Quatrièmement, nous nous engageons à adapter notre approche aux spécificités du rugby féminin. La pratique féminine représente la plus belle opportunité de développer notre sport et nous voulons axer notre démarche sur des données fournies par la science, sans nous contenter de répliquer ce qui a fonctionné pour le rugby masculin. Cela aura, j’en suis certain, un effet catalyseur sur la pratique des femmes à tous les niveaux de jeu.

Cinquièmement, nous allons redoubler d’efforts et d’investissements dans la formation au niveau amateur et professionnel. Ces formations portant sur les chocs à la tête et la santé en général seront dispensées via des applications et des sites web dédiés. Ils disposeront des toutes dernières informations disponibles et des documentations sur la santé du cerveau ainsi que sur les programmes de prévention Tackle Ready et Activate. 

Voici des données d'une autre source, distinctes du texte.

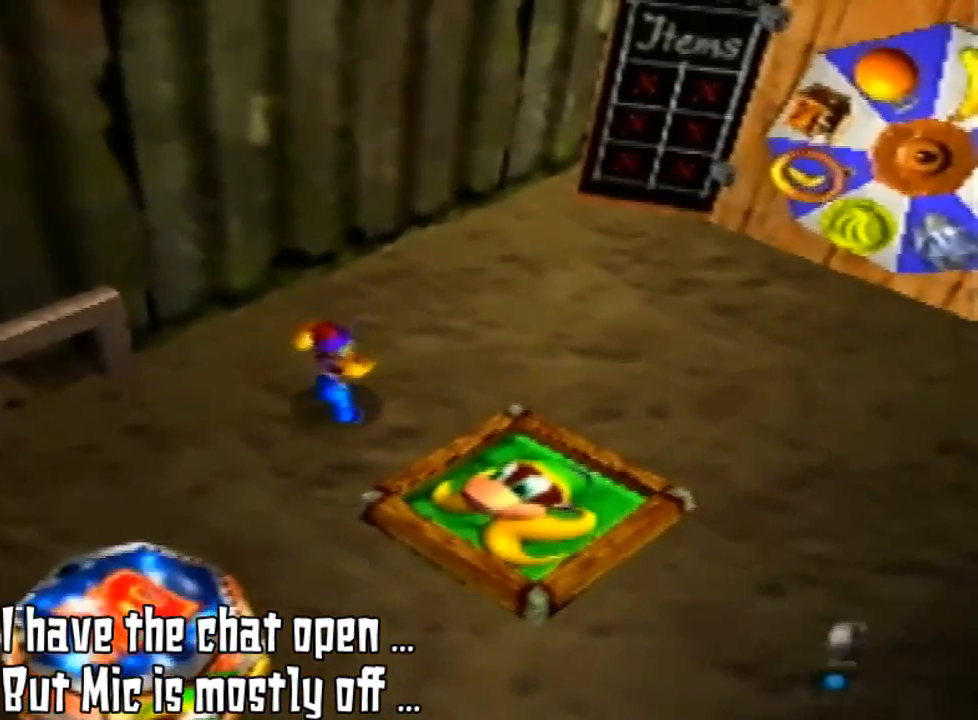
{"buttons": [], "left_stick": "center", "events": []}
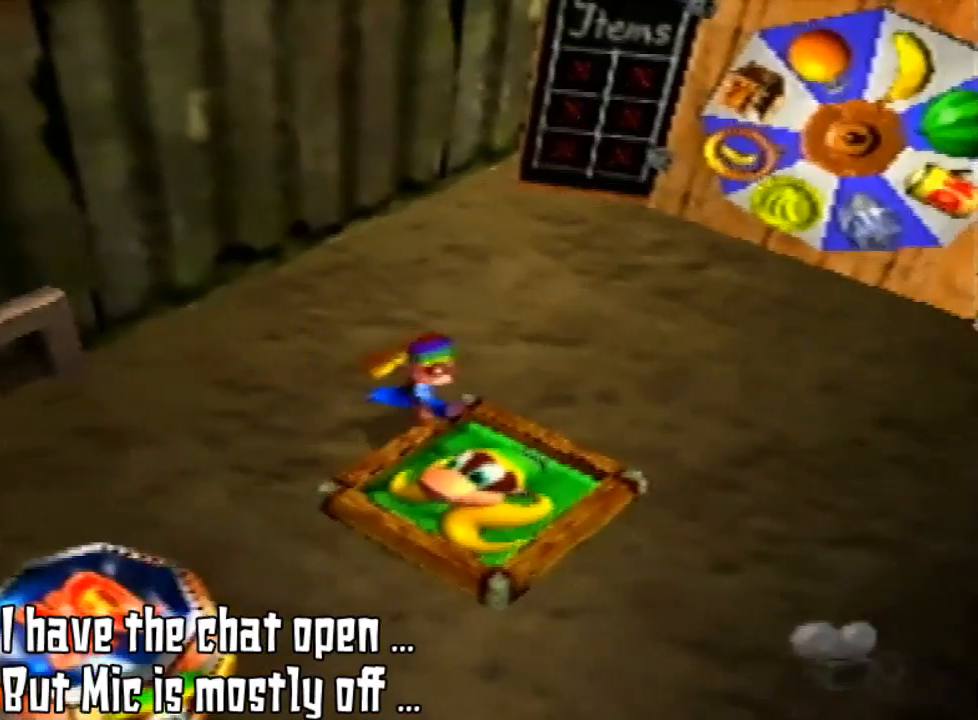
{"buttons": [], "left_stick": "center", "events": [[67, "left_stick", "down-right"], [300, "left_stick", "center"]]}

Enfin et surtout, nous continuerons d’écouter et d’interagir avec la famille du rugby, et nous prendrons des mesures en conséquence. Nous avons déjà eu des conversations constructives avec des joueurs actuels et anciens ainsi qu’avec des groupes comme Progressive Rugby. Nous partageons tous ce même amour du sport, et nous voulons considérer toutes les opinions lorsqu’il s’agit de veiller à l’avenir du ballon ovale. Pour sa légitimité et sa croissance, aujourd'hui et dans le futur, nous serons toujours à l’écoute.

Un exemple concret de notre engagement s’incarne aujourd’hui dans le financement d’un programme mondial d’experts indépendants sur les commotions qui aidera les médecins d'équipe à évaluer la pertinence du retour au jeu après une commotion. Ces experts ne seront affiliés à aucune nation et pourront être en mesure de décider quand les joueurs de l’élite seront aptes à reprendre la pratique. Ils apporteront également aux joueurs un suivi de soins individualisé.

Après avoir passé une grande partie de ma vie dans le rugby, mon objectif partagé aujourd’hui avec le président Sir Bill Beaumont est que chaque parent, à travers le monde, voit dans le rugby un sport idéal pour leurs filles et leurs fils. Qu’ils y voient les bienfaits, tant sur le terrain qu’en dehors. C’est en tout cas le chemin que nous empruntons, guidé par cet engagement. Et la porte restera toujours ouverte.

Bernard Laporte est le Vice-Président de World Rugby, ancien joueur et manager en club et à la tête du XV de France, ainsi que l’actuel président de la Fédération Française de Rugby.